▸ Parts of the exercise
1. In the patent passage on the climate-control operating device, where can the operating device be integrated in the motor vehicle?
2. Write the next part of the patent passage on the climate-control operating device, picking up after its final sentence.

▸ Document passage
****************

11. The operating device according to claim 1, characterized in that a region of the circuit board surrounding the sensor unit is mechanically connected to the bottom side of the operating area such that a duct is formed for thermal decoupling in an overlap area between the bottom side of the operating area and the sensor unit.

12. The operating device according to claim 1, wherein the operating device has a housing surrounding the sensor assembly, wherein a housing lid of the housing forms the operating area.

13. An automatic climate control for a motor vehicle comprising: an operating device according to claim 1; and a control device for controlling the interior temperature in the passenger cabin depending on the interior temperature determined by the operating device.

14. A motor vehicle with an automatic climate control according to claim 13, wherein the operating device of the automatic climate control is disposed on the motor vehicle such that the top side of the operating area faces the passenger cabin and the sensor assembly is invisibly installed.

Description

[0030] There show:

[0031] FIG. 1 a schematic representation of an embodiment of a motor vehicle according to the invention;

[0032] FIG. 2 a schematic representation of an embodiment of an operating device according to the invention; and

[0033] FIG. 3 a schematic representation of a further embodiment of an operating device according to the invention.

[0034] In the figures, identical as well as functionally identical elements are provided with the same reference characters.

[0035] FIG. 1 shows a motor vehicle 1 according to the present invention. In particular, the motor vehicle 1 is formed as a passenger car. The motor vehicle 1 includes an automatic climate control 2 with a control device 3. The control device 3 can for example be integrated in a vehicle-side control unit and serves for controlling an interior temperature in an interior or a passenger cabin 4 of the motor vehicle 1. Thereto, the automatic climate control 2 additionally has an operating device 5, which can for example be integrated in a dashboard 6 and/or a center console of the motor vehicle 1 not shown here. The operating device 5 serves for determining a current interior temperature in the passenger cabin 4 among other things. Thereto, the operating device 5 has a sensor assembly 7, which is disposed behind an operating area 8 of the operating device 5.

[0036] In an intended installation position of the operating device 5 in the passenger cabin 4, a top side 9 or front side of the operating area 8 faces the passenger cabin 4. Looking from the passenger cabin 4 towards the top side 9, the sensor assembly 7 is disposed below the operating area 8 and spaced from the operating area 8. Therein, the sensor assembly 7 can be integrated in a housing 10 of the operating device 5, wherein a housing lid of the housing 10 forms the operating area 8. In addition, the operating area 8 can have operating elements not shown here, by means of which a driver of the motor vehicle 1 can preset a desired temperature for the passenger cabin 4. Thereupon, the control device 3 can adjust the interior temperature to the desired temperature adjusted by the driver depending on the interior temperature acquired by the sensor assembly 7.

****************

▸ Information shown
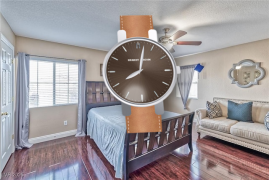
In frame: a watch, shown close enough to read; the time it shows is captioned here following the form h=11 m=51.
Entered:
h=8 m=2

****************

▸ Responses to the tasks
1. In a dashboard and/or a center console of the motor vehicle.

2.
[0037] An embodiment of the operating device 5 is schematically shown in FIG. 2 in a cross-section. Therein, the sensor assembly 7 has a circuit board 11, on which a sensor unit 12 is disposed. The sensor unit 12 is disposed spaced from the operating area 8, wherein a bottom side 13 of the operating area 8 opposing the top side 9 faces the sensor unit 12. Here, the sensor unit 12 is disposed within a duct 14, wherein a region 15 surrounding the duct 14 mechanically connects the circuit board 11 as well as the operating area 8. The region 15 can for example be formed as a potting compound, by which a stability of the operating device 5 can be increased. By the duct 14, the operating area 8 can be thermally decoupled from the sensor unit 12. Along an extension direction of the operating area 8 and the circuit board 11, the duct has a width, which extends at least over an overlap area 16 between the sensor unit 12 and the operating area 8. The operating area 8 completely covers the sensor unit 12 in the overlap area 16. This in particular means that the operating area 8 is formed as a closed area without opening in the overlap area 16.

[0038] In addition, the sensor unit 12 has a first temperature sensor 17, by means of which a first surface temperature of a surface element 18 of the operating area 8 can be acquired within the overlap area 16 in contactless or non-contact manner. Since the operating area 8 is formed closed or without opening at least in the overlap area 16, by the first temperature sensor 17, it is not directly determined the interior temperature in the passenger cabin 4, but the first surface temperature. The interior temperature in the passenger cabin 4 is then derived from the first surface temperature for example by an evaluation unit not shown here, which can for example also be disposed on the circuit board 11. For example, the evaluation unit can set the first surface temperature as the interior temperature.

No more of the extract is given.